Tag: Sue Reed

  • Wednesday, April 3, 7:00 pm – 8:30 pm – Landscape Design with the Climate in Mind

    Grow Native Massachusetts continues its Evenings with Experts on Wednesday, April 3, from 7 – 8:30 at the Cambridge Public Library, 449 Broadway in Cambridge, with Sue Reed, author of Energy-Wise Landscape Design. Learn how to manage your landscape to save energy and reduce your carbon footprint—essential actions in this era of climate change. You can: reduce costs for home heating and cooling; save energy on your gardens and grounds; and choose products with lower embedded energy costs. Your property is full of opportunities to conserve, even if you’re not doing a major renovation or landscape redesign. Come get inspired by new insights and ideas. Sue Reed is a Landscape Architect who specializes in designing beautiful landscapes that are ecologically rich and energy efficient.  Free and open to the public.

  • Wednesday, July 20, 7:00 pm – Sue Reed on Energy-wise Landscape Design

    Tomorrow night, Wednesday, July 20, drive out to the Massachusetts Horticultural Society’s Elm Bank for an engrossing lecture on Energy-wise Landscape Design, beginning at 7 pm.  You spend thousands of dollars each year to heat and cool your home. You spend hundreds of hours maintaining (or thousands of dollars paying someone to maintain) your landscaping. It’s possible to lower both expenses through environmentally conscious landscaping.

    Environmentally conscious landscaping is the use of the right trees and plants in the right places to ensure that your heating and cooling systems don’t have to work overtime to keep your home comfortable. It’s using rain water runoff intelligently to use less water while gardening. And it’s choosing plants that can get by on what Mother Nature provides.

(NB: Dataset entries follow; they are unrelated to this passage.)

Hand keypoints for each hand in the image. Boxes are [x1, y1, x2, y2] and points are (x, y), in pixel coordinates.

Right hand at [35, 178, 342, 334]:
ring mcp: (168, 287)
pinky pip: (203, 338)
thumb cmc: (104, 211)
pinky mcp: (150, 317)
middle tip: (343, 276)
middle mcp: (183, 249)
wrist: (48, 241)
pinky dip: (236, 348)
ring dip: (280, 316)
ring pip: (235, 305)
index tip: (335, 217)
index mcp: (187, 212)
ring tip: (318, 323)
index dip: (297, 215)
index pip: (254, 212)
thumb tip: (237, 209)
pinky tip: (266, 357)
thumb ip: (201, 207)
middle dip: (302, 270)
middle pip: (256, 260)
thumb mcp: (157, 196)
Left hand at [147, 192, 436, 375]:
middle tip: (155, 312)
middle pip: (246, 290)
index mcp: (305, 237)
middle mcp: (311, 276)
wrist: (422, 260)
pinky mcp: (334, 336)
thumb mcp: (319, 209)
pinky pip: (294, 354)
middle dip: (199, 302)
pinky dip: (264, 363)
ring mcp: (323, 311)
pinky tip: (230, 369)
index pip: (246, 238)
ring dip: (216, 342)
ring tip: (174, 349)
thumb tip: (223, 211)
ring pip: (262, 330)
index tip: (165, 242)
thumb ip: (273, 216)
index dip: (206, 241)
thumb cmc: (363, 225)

    Sue Reed, a landscape architect and author, will offer practical ways you can save money, time and effort while making your landscape more environmentally healthy and energy efficient. You’ll leave with a head full of ideas of how to make your landscape ‘green’ in a very different way. She’s an engaging speaker with an infectious manner.

    All ‘Wednesday Evening at Elm Bank’ presentations begin at 7 p.m. and end when the last question is answered. The price for Mass Hort members is $10, the cost to non-members is $15. Refreshments are always served. Presentations are held in the Education Building. Reservations are not required.

  • Thursday, December 9, 10:30 am – 12:00 noon – Energy-Wise Landscape Design

    Design your landscape so it saves energy and contributes to a healthier environment.  Instructor Sue Reed helps you discover tips to lower your home’s heating and cooling costs, minimize fuel used in landscape construction, maintenance and everyday living, and choose products and materials with lower embedded energy costs.  This lecture, Energy-Wise Landscape Design, will take place at Garden in the Woods, 180 Hemenway Road in Framingham, on Thursday, December 9, from 10:30 – 12 noon.

    Our landscapes are full of opportunities to reduce energy consumption–most of them involve little or no cost, and some will actually save money. Find out how to shrink your energy footprint while enhancing your property and adding value to your home. Sue Reed will sell and sign her widely acclaimed new book on the topic following the program. Pre-registration is necessary; contact the registrar at 508-877-7630, ext. 3303, or email registrar@newenglandwild.org.  $15 for NEWFS members, $18 for non-members.

  • Saturday, October 30, 10:00 am – 12:00 noon – Energy-Wise Landscape Design

    Learn how to design your landscape so it saves energy and contributes to a healthier environment. Join Sue Reed, a landscape architect with 23 years of experience in ecological design, at the Berkshire Botanical Garden in Stockbridge on Saturday, October 30, from 10 – 12, for a practical presentation that will help you: lower your home’s heating and cooling costs, minimize fuel used in your landscape construction, and consider maintenance and everyday living products and materials with lower embedded energy costs. Our landscapes are full of opportunities to reduce our consumption of energy. Most of them involve little or no cost, and some will actually save you money.

    Sue Reed is a registered landscape architect who has helped hundreds of homeowners create comfortable, livable and beautiful landscapes that save energy. She has worked in western Massachusetts for nearly 25 years, including twelve years as an instructor at the Conway School of Landscape Design. Her new book, Energy-Wise Landscape Design, was published in April 2010 by New Society Publishers and her recent article, “Sustainable Landscape,” appears in Volume II of the new Encyclopedia of Sustainability from Berkshire Publishing.  The lecture will cost $20 for BBG members, $25 for non-members, and you may register online at www.berkshirebotanical.org, or call 413-298-3926.